§ INSTRUCTIONS FOR THE TASK: The exercise asks for every line of the data to be reproduced exactly.

(Stored records)
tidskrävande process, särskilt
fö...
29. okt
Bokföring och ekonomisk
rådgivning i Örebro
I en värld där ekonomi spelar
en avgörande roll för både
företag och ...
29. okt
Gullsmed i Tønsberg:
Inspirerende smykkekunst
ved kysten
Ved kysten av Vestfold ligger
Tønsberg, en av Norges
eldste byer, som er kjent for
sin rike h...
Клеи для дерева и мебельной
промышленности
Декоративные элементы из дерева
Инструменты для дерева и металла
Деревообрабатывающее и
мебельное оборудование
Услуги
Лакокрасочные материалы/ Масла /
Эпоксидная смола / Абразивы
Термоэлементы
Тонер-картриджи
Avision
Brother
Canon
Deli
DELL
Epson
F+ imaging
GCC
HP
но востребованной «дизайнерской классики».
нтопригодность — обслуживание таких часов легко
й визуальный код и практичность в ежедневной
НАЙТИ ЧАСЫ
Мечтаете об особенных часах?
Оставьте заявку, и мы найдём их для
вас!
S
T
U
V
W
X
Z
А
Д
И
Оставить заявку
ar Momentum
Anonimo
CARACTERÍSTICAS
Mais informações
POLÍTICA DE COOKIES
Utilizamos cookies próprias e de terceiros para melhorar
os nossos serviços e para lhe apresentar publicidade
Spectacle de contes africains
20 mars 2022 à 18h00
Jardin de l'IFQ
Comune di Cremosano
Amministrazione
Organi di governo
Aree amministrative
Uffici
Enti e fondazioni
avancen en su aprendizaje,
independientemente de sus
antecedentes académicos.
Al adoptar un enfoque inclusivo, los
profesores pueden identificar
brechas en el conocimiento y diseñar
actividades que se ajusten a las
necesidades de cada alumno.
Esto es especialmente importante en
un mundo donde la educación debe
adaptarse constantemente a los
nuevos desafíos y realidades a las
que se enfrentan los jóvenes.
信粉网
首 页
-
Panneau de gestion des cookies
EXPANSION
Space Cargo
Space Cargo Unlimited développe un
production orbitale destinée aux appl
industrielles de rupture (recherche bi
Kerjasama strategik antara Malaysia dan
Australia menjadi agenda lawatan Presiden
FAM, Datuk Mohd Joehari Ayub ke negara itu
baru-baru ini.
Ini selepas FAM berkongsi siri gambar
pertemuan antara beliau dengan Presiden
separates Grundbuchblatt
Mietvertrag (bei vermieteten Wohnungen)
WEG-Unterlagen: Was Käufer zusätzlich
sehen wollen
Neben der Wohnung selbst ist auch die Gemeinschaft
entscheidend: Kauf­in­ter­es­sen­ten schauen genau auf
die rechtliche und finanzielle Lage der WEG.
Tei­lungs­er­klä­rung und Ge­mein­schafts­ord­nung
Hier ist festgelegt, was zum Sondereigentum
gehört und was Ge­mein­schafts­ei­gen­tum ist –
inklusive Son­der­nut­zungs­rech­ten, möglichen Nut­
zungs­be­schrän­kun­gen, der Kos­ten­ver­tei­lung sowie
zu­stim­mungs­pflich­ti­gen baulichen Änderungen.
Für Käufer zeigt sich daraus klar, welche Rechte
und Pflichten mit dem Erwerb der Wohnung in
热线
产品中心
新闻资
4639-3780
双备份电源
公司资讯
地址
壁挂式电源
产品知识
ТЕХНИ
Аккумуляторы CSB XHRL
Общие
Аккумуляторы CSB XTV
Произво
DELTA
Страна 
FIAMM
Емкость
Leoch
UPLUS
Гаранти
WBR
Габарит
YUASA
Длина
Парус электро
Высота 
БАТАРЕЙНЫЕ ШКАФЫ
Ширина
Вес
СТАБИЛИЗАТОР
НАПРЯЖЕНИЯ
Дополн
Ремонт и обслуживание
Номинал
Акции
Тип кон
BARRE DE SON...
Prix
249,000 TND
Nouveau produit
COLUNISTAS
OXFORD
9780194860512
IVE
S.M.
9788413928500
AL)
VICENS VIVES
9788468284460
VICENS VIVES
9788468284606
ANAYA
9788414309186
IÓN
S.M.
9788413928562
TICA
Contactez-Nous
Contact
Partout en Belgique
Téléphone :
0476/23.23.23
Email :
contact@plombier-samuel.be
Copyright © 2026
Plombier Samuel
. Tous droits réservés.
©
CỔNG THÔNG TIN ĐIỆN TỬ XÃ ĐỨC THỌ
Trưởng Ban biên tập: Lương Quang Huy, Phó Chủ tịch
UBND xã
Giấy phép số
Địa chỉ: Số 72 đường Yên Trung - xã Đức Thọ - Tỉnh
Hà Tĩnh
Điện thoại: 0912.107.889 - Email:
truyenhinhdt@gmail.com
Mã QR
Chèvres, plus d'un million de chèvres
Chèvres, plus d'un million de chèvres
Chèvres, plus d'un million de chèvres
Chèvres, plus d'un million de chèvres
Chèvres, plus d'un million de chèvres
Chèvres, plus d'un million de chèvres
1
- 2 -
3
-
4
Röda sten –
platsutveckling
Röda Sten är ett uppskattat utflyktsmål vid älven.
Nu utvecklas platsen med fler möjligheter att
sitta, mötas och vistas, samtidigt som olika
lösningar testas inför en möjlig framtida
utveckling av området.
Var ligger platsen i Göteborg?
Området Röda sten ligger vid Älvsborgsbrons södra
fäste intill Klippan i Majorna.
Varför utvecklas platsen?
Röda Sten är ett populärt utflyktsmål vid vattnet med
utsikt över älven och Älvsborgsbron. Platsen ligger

§ RESPONSE TO THE TASK:
tidskrävande process, särskilt
fö...
29. okt
Bokföring och ekonomisk
rådgivning i Örebro
I en värld där ekonomi spelar
en avgörande roll för både
företag och ...
29. okt
Gullsmed i Tønsberg:
Inspirerende smykkekunst
ved kysten
Ved kysten av Vestfold ligger
Tønsberg, en av Norges
eldste byer, som er kjent for
sin rike h...
Клеи для дерева и мебельной
промышленности
Декоративные элементы из дерева
Инструменты для дерева и металла
Деревообрабатывающее и
мебельное оборудование
Услуги
Лакокрасочные материалы/ Масла /
Эпоксидная смола / Абразивы
Термоэлементы
Тонер-картриджи
Avision
Brother
Canon
Deli
DELL
Epson
F+ imaging
GCC
HP
но востребованной «дизайнерской классики».
нтопригодность — обслуживание таких часов легко
й визуальный код и практичность в ежедневной
НАЙТИ ЧАСЫ
Мечтаете об особенных часах?
Оставьте заявку, и мы найдём их для
вас!
S
T
U
V
W
X
Z
А
Д
И
Оставить заявку
ar Momentum
Anonimo
CARACTERÍSTICAS
Mais informações
POLÍTICA DE COOKIES
Utilizamos cookies próprias e de terceiros para melhorar
os nossos serviços e para lhe apresentar publicidade
Spectacle de contes africains
20 mars 2022 à 18h00
Jardin de l'IFQ
Comune di Cremosano
Amministrazione
Organi di governo
Aree amministrative
Uffici
Enti e fondazioni
avancen en su aprendizaje,
independientemente de sus
antecedentes académicos.
Al adoptar un enfoque inclusivo, los
profesores pueden identificar
brechas en el conocimiento y diseñar
actividades que se ajusten a las
necesidades de cada alumno.
Esto es especialmente importante en
un mundo donde la educación debe
adaptarse constantemente a los
nuevos desafíos y realidades a las
que se enfrentan los jóvenes.
信粉网
首 页
-
Panneau de gestion des cookies
EXPANSION
Space Cargo
Space Cargo Unlimited développe un
production orbitale destinée aux appl
industrielles de rupture (recherche bi
Kerjasama strategik antara Malaysia dan
Australia menjadi agenda lawatan Presiden
FAM, Datuk Mohd Joehari Ayub ke negara itu
baru-baru ini.
Ini selepas FAM berkongsi siri gambar
pertemuan antara beliau dengan Presiden
separates Grundbuchblatt
Mietvertrag (bei vermieteten Wohnungen)
WEG-Unterlagen: Was Käufer zusätzlich
sehen wollen
Neben der Wohnung selbst ist auch die Gemeinschaft
entscheidend: Kauf­in­ter­es­sen­ten schauen genau auf
die rechtliche und finanzielle Lage der WEG.
Tei­lungs­er­klä­rung und Ge­mein­schafts­ord­nung
Hier ist festgelegt, was zum Sondereigentum
gehört und was Ge­mein­schafts­ei­gen­tum ist –
inklusive Son­der­nut­zungs­rech­ten, möglichen Nut­
zungs­be­schrän­kun­gen, der Kos­ten­ver­tei­lung sowie
zu­stim­mungs­pflich­ti­gen baulichen Änderungen.
Für Käufer zeigt sich daraus klar, welche Rechte
und Pflichten mit dem Erwerb der Wohnung in
热线
产品中心
新闻资
4639-3780
双备份电源
公司资讯
地址
壁挂式电源
产品知识
ТЕХНИ
Аккумуляторы CSB XHRL
Общие
Аккумуляторы CSB XTV
Произво
DELTA
Страна 
FIAMM
Емкость
Leoch
UPLUS
Гаранти
WBR
Габарит
YUASA
Длина
Парус электро
Высота 
БАТАРЕЙНЫЕ ШКАФЫ
Ширина
Вес
СТАБИЛИЗАТОР
НАПРЯЖЕНИЯ
Дополн
Ремонт и обслуживание
Номинал
Акции
Тип кон
BARRE DE SON...
Prix
249,000 TND
Nouveau produit
COLUNISTAS
OXFORD
9780194860512
IVE
S.M.
9788413928500
AL)
VICENS VIVES
9788468284460
VICENS VIVES
9788468284606
ANAYA
9788414309186
IÓN
S.M.
9788413928562
TICA
Contactez-Nous
Contact
Partout en Belgique
Téléphone :
0476/23.23.23
Email :
contact@plombier-samuel.be
Copyright © 2026
Plombier Samuel
. Tous droits réservés.
©
CỔNG THÔNG TIN ĐIỆN TỬ XÃ ĐỨC THỌ
Trưởng Ban biên tập: Lương Quang Huy, Phó Chủ tịch
UBND xã
Giấy phép số
Địa chỉ: Số 72 đường Yên Trung - xã Đức Thọ - Tỉnh
Hà Tĩnh
Điện thoại: 0912.107.889 - Email:
truyenhinhdt@gmail.com
Mã QR
Chèvres, plus d'un million de chèvres
Chèvres, plus d'un million de chèvres
Chèvres, plus d'un million de chèvres
Chèvres, plus d'un million de chèvres
Chèvres, plus d'un million de chèvres
Chèvres, plus d'un million de chèvres
1
- 2 -
3
-
4
Röda sten –
platsutveckling
Röda Sten är ett uppskattat utflyktsmål vid älven.
Nu utvecklas platsen med fler möjligheter att
sitta, mötas och vistas, samtidigt som olika
lösningar testas inför en möjlig framtida
utveckling av området.
Var ligger platsen i Göteborg?
Området Röda sten ligger vid Älvsborgsbrons södra
fäste intill Klippan i Majorna.
Varför utvecklas platsen?
Röda Sten är ett populärt utflyktsmål vid vattnet med
utsikt över älven och Älvsborgsbron. Platsen ligger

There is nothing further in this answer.